Но ей надо было сказать мне что-то срочное:

— Ты знаешь, она выходит за него замуж!

— За кого?

— За Ириба. Моя дорогая, моя дорогая, это потрясающая история: Коко любит впервые в жизни!

Комментарии и т. п.

— Ах, уверяю тебя, этот свое дело знает.

Я не успела спросить, какое дело.

— Тебя ищут, за тобой послали, мы хотим увезти тебя обедать в Сан-Рафаэль, в Канн, в…

Я отказываюсь, снова падаю в ее объятия, выхожу с Мун, и мы забираем Кесселя, покупавшего невесть что. Делаем три шага, меня обхватывают чьи-то руки, это Антуанетта Бернстайн[110] и ее дочь.

Излияния чувств и т. п.

— Вас ищут, мы увезем вас обедать к Роберу де Ротшильду в Валескюр… и т. д.

Она уже знала, что я буду вести критику в „Журналь“[111].

Излияния чувств, поцелуи. Мы с Мун трогаемся в путь, делаем три шага, меня вновь обнимают чьи-то руки, это Вал[112].

— Я только что от вас, я ищу вас, идемте обедать в „Эскаль“ с… и т. д. и т. п.

Я отказываюсь — надо заметить, сразу же… Мы с Мун делаем три шага, очень тонкие и холодные руки ложатся мне на глаза: это Коко Шанель. Излияния чувств… более сдержанные:

— Пойдемте обедать в „Эскаль“ с… и т. д. и т. п.

Я отказываюсь все решительнее и решительнее и в сторонке замечаю Ириба, посылающего мне потшелуи. Потом он обнимает меня раньше, чем я успеваю прошептать необходимые заклинания, нежно зажимает мою руку между своей щекой и плечом:

— Как вы были злы ко мне… Вы обозвали меня демоном!

— Да этого еще мало! — говорю я. Он переполнен радостью и нежностью. Ему одновременно шестьдесят лет и двадцать весен. Он строен, морщинист, сед и смеется вовсю своими новыми зубами. Он воркует как голубь, что, кстати, любопытно, ибо ты найдешь в древних текстах упоминание о том, что демон заимствует голос и силу птицы Венеры…»

Почему Колетт боялась Ириба вплоть до того, что совершала заклинания при его приближении? Ясно, что новый «жених» Габриэль внушал ей живейшие подозрения. Нечто вроде звериной недоверчивости по отношению к чему-то поддельному? Она не была бы Колетт, не обладай она этим темным инстинктом.
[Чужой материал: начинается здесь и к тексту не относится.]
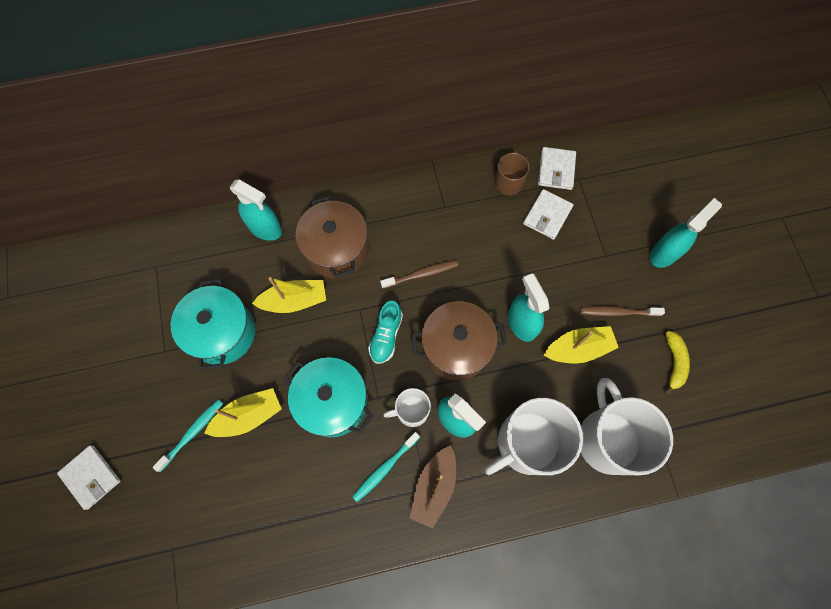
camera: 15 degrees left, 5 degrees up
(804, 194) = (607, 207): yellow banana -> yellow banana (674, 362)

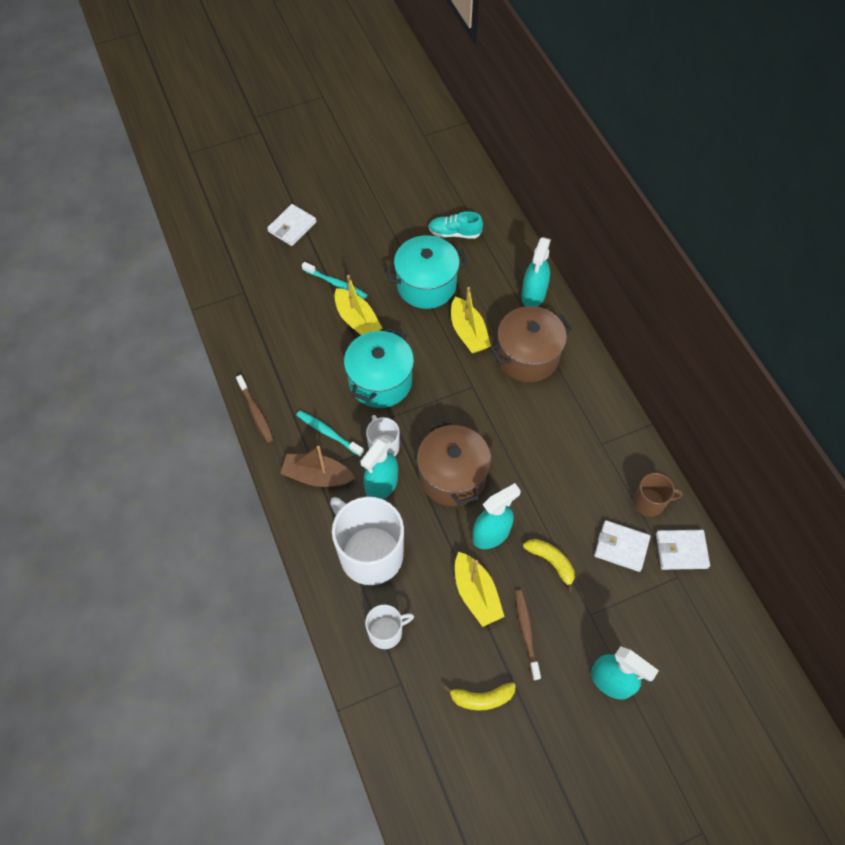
camera: 80 degrees right, 10 degrees down
(386, 336) = (451, 413): turquoise shoe -> turquoise shoe (454, 233)
(421, 274) = (521, 433): brown toothbrush -> brown toothbrush (256, 412)
(555, 276) = (551, 562): none -> yellow banana
(608, 439) = (386, 632): white mug -> white mug, size x0.51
Ириб был псевдоним, который взял себе Поль Ирибарнегаре, когда дебютировал как художник-сатирик в 1900-е годы. Почти ровесник Габриэль, он родился в 1883 году в Ангулеме в семье басков. И хотя приобретенный светский лоск, а также определенный космополитизм уничтожили всякую печать местного колорита, у него сохранился едва уловимый акцент, отсюда появившиеся под пером Колетт потшелуи, намек на выговор Ириба, на шепелявость, которую не сумели стереть тридцать лет парижской жизни.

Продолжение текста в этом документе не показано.